Das Gegenteil von Armut

Andacht gehalten über Sprüche 14,34 auf dem Sozialpolitischen Buß- und Bettag am 20.11.2019 in der Evangeliumskirche München

Geliebte Schwestern und Brüder,

sehr geehrte Teilnehmerinnen und Teilnehmer,

„das Gegenteil von Armut ist nicht Reichtum; das Gegenteil von Armut ist Gerechtigkeit.“

Den ich hier zitiere, der schafft in einem anderen Land öffentliches Bewusstsein für Menschen am Rande. Bryan Stevenson arbeitet seit vielen Jahrzehnten in den USA als Strafverteidiger in Gerichtsverfahren, in denen die Anklage die Todesstrafe fordert. 

In der Regel begleitet er dabei Mandanten, zum Teil auch Minderjährige, die in ärmliche Verhältnisse geboren wurden, die in ihrem Leben traumatisiert wurden, die Gewalt, Rassismus, Hunger, Obdachlosigkeit oder Missbrauch erlebt haben.

Sein Einsatz für diese Menschen besteht insbesondere darin, ihre Stimmen hörbar zu machen, ihnen ein Gesicht zu geben, ihre Lebensgeschichten in die Waagschale zu werfen und natürlich dabei immer wieder die Frage aufzuwerfen, ob die Todesstrafe überhaupt für irgendeinen seiner Mandanten ein gerechtes Urteil sein kann.

Ich war diesen Sommer vor Ort in Alabama, dort, wo Bryan Stevensons Organisation beheimatet ist.

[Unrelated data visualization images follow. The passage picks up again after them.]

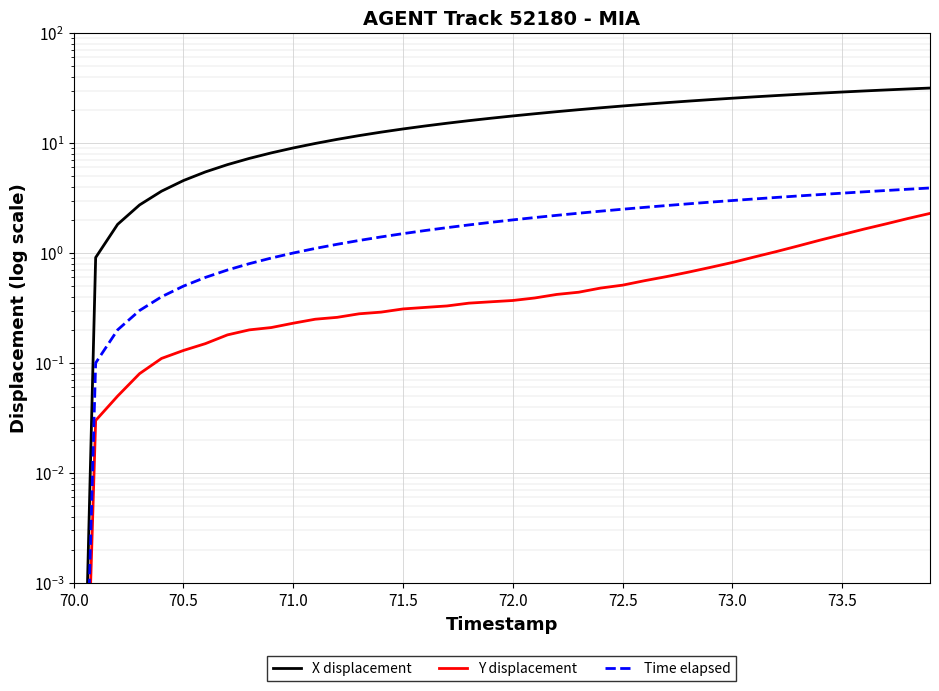

Reading left to right, transcribe all the data shown in this chart.

X displacement: 0.0	0.9	1.8	2.7	3.6	4.6	5.5	6.4	7.2	8.1	9.0	9.9	10.8	11.7	12.6	13.4	14.3	15.1	16.0	16.8	17.6	18.4	19.3	20.1	20.9	21.7	22.5	23.3	24.0	24.8	25.5	26.3	27.0	27.7	28.4	29.1	29.7	30.4	31.0	31.6
Y displacement: 0.0	0.0	0.1	0.1	0.1	0.1	0.2	0.2	0.2	0.2	0.2	0.3	0.3	0.3	0.3	0.3	0.3	0.3	0.4	0.4	0.4	0.4	0.4	0.4	0.5	0.5	0.6	0.6	0.7	0.7	0.8	0.9	1.0	1.2	1.3	1.5	1.7	1.8	2.1	2.3
Time elapsed: 0.0	0.1	0.2	0.3	0.4	0.5	0.6	0.7	0.8	0.9	1.0	1.1	1.2	1.3	1.4	1.5	1.6	1.7	1.8	1.9	2.0	2.1	2.2	2.3	2.4	2.5	2.6	2.7	2.8	2.9	3.0	3.1	3.2	3.3	3.4	3.5	3.6	3.7	3.8	3.9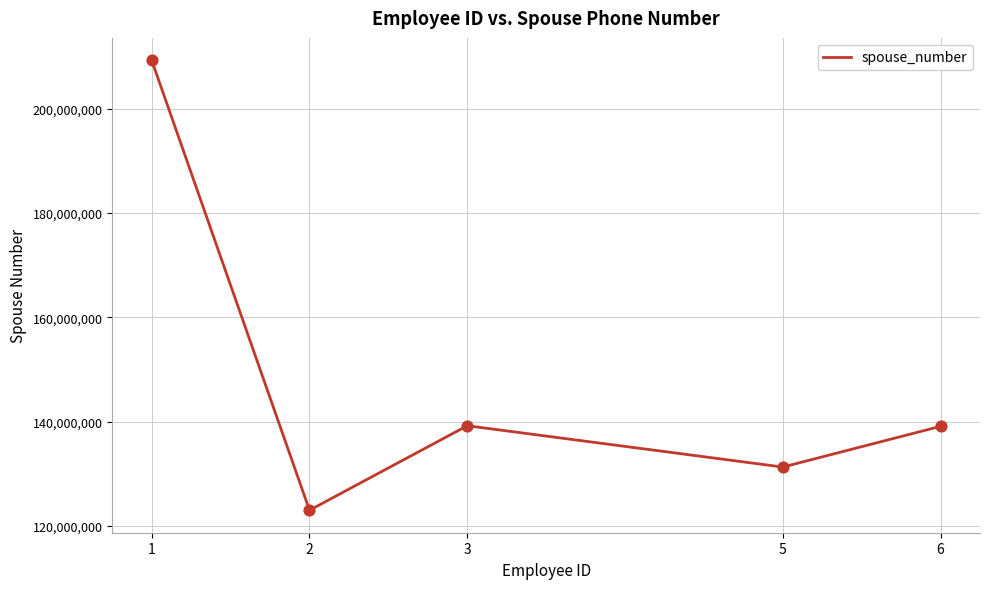

Which has a higher value, 2 or 3?

3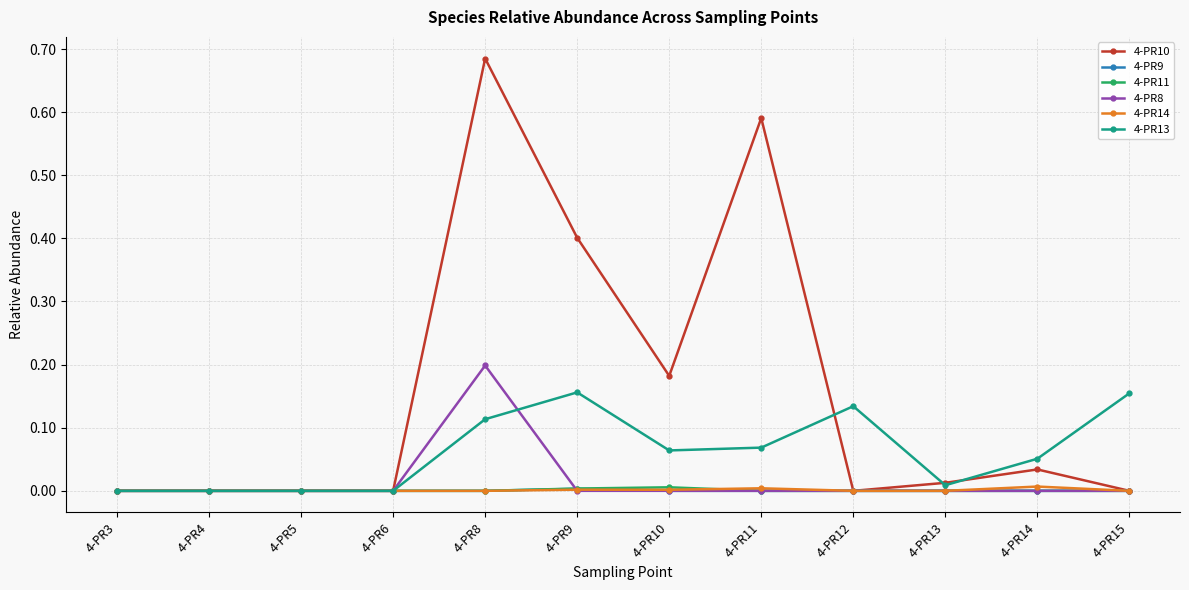

The value of 4-PR13 at 4-PR9 is 0.3. True or false?

False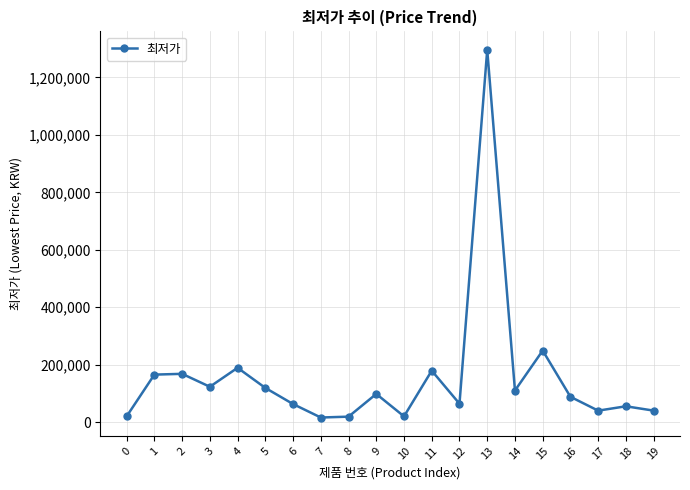

At which label is the value closest to 656060?

15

Dabei ist mir eines noch einmal sehr deutlich geworden: Menschen, die am gesellschaftlichen Rande stehen, die werfen nur durch ihre Präsenz die Frage für eine Gesellschaft auf, was da als gerecht gilt. Diese Frage birgt in der Regel Sprengstoff. Sie fordert nämlich auf, da hinzuschauen, wo es unangenehm und hässlich wird, wo die dunklen, die geradezu dämonischen Seiten eines gesellschaftlichen Konsenses schlummern, da, wo gutes Leben einfach nicht mehr möglich ist, auch weil es verunmöglicht wird.

Es ist schwer und unangenehm, mühselig und traurig, sich mit diesen Seiten zu befassen. Und daher neigen diejenigen, die nicht am Rande stehen, dazu, jene Menschen, die diese Seite durch ihre schiere Präsenz ans Licht bringen, in irgendeiner Weise zum Verschwinden zu bringen. In den USA geschieht dies auch, indem man sie nach geltendem Recht und Gesetz tötet.